Ruthenium and osmium complexes of dihydroperimidine-based N-heterocyclic carbene pincer ligands

摘要

The reactions of N,N'-bis(phosphinomethyl) dihydroperimidine pro-ligands H2C(NCH2PR2)(2)C10H6 (R = Cy 1a, R = Ph 1b) with [RuCl2(PPh3)(3)] give markedly different products.
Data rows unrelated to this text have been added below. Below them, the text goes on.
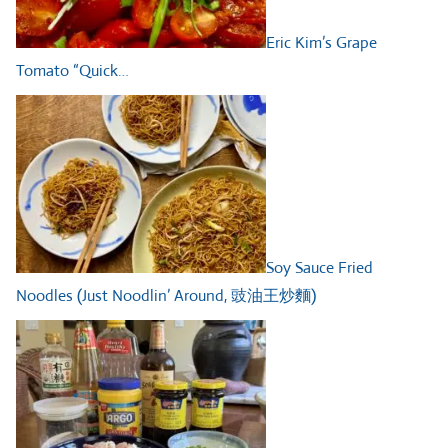
Eric Kim’s Grape
Tomato “Quick…
Soy Sauce Fried
Noodles (Just Noodlin’ Around, 豉油王炒麵)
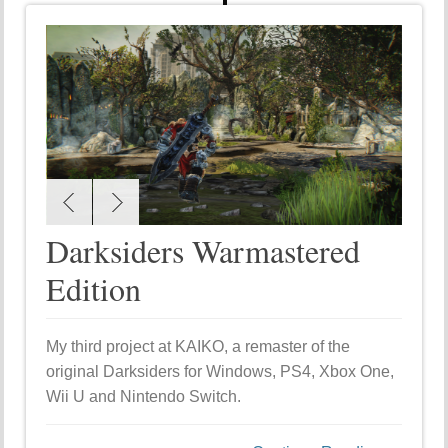
Darksiders Warmastered
Edition
My third project at KAIKO, a remaster of the
original Darksiders for Windows, PS4, Xbox One,
Wii U and Nintendo Switch.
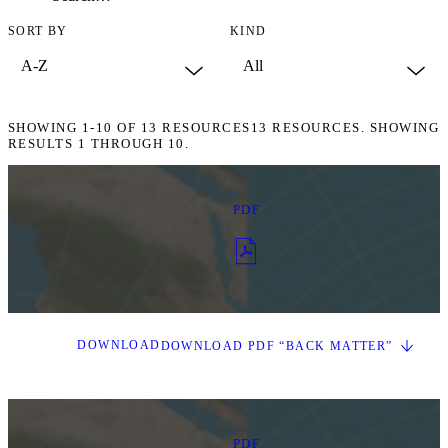
SORT BY
KIND
SHOWING
1-10
OF
13
RESOURCES
13 RESOURCES. SHOWING
RESULTS 1 THROUGH 10.
PDF
DOWNLOAD
DOWNLOAD PDF “BACK MATTER”
PDF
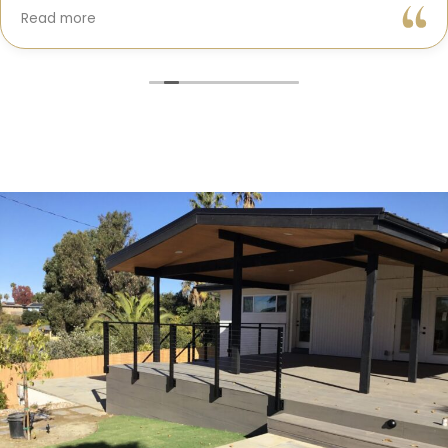
Gil and his team were professional, transparent, and
Read more
truly cared about getting every detail right. They
helped me choose the perfect materials, kept me
updated throughout the process, and worked with
incredible attention to detail.
The result? My dream kitchen — beautiful, functional,
and finished exactly on time. The workmanship is
outstanding, and the entire experience was smooth
and stress-free. I can’t recommend Classic Home
Contractors enough for anyone looking for a
trustworthy, skilled, and client-focused remodeling
company in San Diego.”*
— Yael Davydova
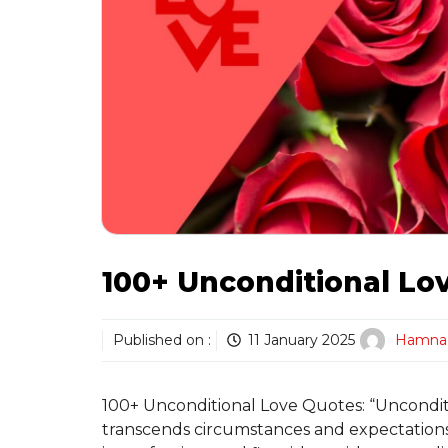
100+ Unconditional Lo
Published on :
11 January 2025
Hamna
100+ Unconditional Love Quotes: “Uncondit
transcends circumstances and expectations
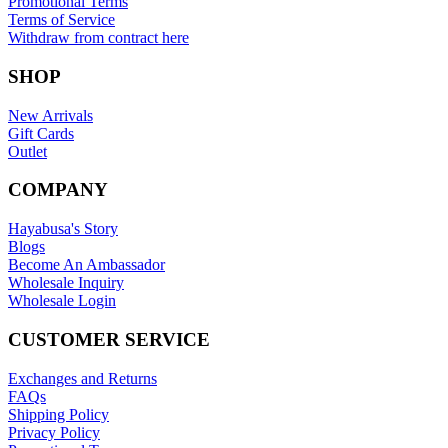
Promotional Terms
Terms of Service
Withdraw from contract here
SHOP
New Arrivals
Gift Cards
Outlet
COMPANY
Hayabusa's Story
Blogs
Become An Ambassador
Wholesale Inquiry
Wholesale Login
CUSTOMER SERVICE
Exchanges and Returns
FAQs
Shipping Policy
Privacy Policy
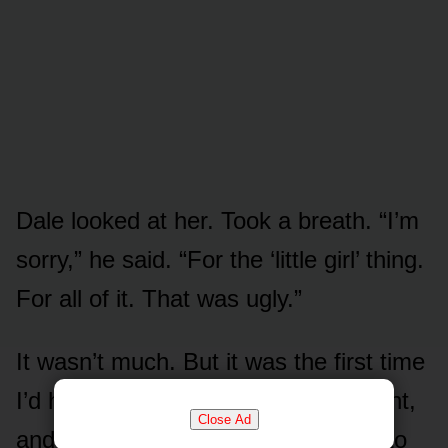
Dale looked at her. Took a breath. “I’m
sorry,” he said. “For the ‘little girl’ thing.
For all of it. That was ugly.”
It wasn’t much. But it was the first time
I’d heard him say a soft word all night,
Close Ad
and Marisol — who’d been bracing to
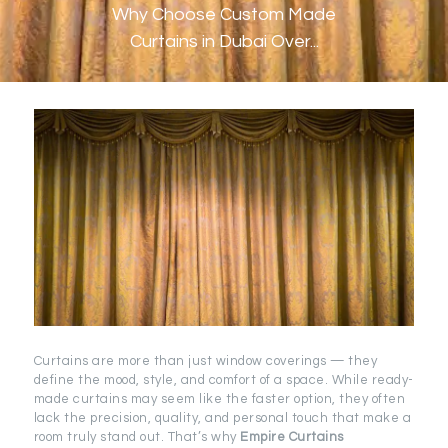
Why Choose Custom Made
Curtains in Dubai Over...
Curtains are more than just window coverings — they
define the mood, style, and comfort of a space. While ready-
made curtains may seem like the faster option, they often
lack the precision, quality, and personal touch that make a
room truly stand out. That’s why
Empire Curtains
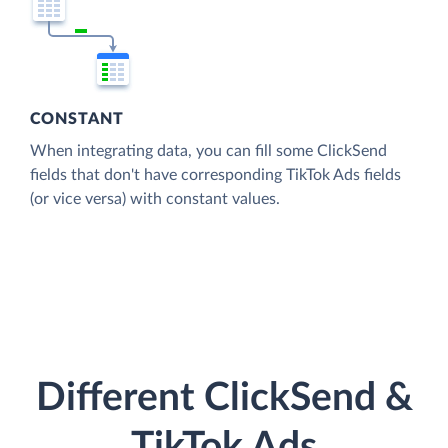
CONSTANT
When integrating data, you can fill some ClickSend
fields that don't have corresponding TikTok Ads fields
(or vice versa) with constant values.
Different ClickSend &
TikTok Ads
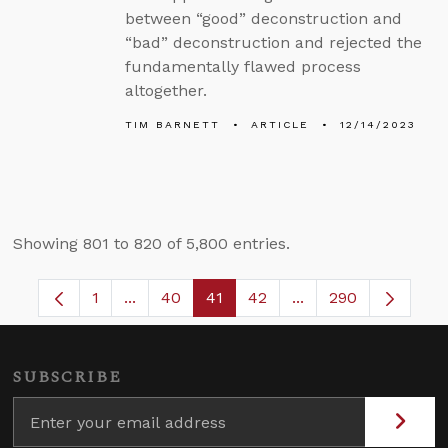
between “good” deconstruction and
“bad” deconstruction and rejected the
fundamentally flawed process
altogether.
TIM BARNETT
ARTICLE
12/14/2023
Showing 801 to 820 of 5,800 entries.
1
...
40
41
42
...
290
Page
Intermediate Pages Use TAB to navigate.
Page
Page
Page
Intermediate Pages
SUBSCRIBE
Chelate-assisted double C-H activation in the former affords the perimidinylidene-based N-heterocyclic carbene (per-NHC) pincer complex [RuCl2(OC4H8){kappa(3)-P,C,P'-C(NCH2PCy2)(2)C10H6}] (2), while the latter reaction provides the asymmetric PNP-coordinated complex [RuCl2(PPh3){kappa(3)-P,N,P'-CH2(NCH2PCy2)(2)C10H6] (3), in which no C-H activation has occurred. Subsequent reactions of the per-NHC complex 2 with carbon monoxide and mesityl isocyanide readily displaced the labile THF ligand to afford the complexes [RuCl2(CA){kappa(3)-P,C,P'-C(NCH2PCy2)(2)C10H6}] (A = O 4, A = NC6H2Me3 5). Double C-H activation of 1a and 1b was significantly more facile on reaction with [OsCl2(PPh3)(3)], providing the per-NHC complexes [OsHCl(PPh3){kappa(3)-P,C,P'-C(NCH2PR2)(2)C10H6}] (R = Cy 7a, R = Ph 7b, respectively), each as two isomers. The reactions of 1b with [Ru-2(mu-Cl)(2)Cl-2(mu-C6H3Me3)(2)] or [AuCl(THT)] (THT = tetrahydrothiophene) provide the bimetallic complexes [Ru-2{mu-H2C(NCH2PPh2)(2)C10H6}Cl-4(eta-C6H3Me3)(2)] (8) and [Au-2{mu-H2C(NCH2PPh2)(2)C10H6}Cl-2] (9) without C-H activation occurring.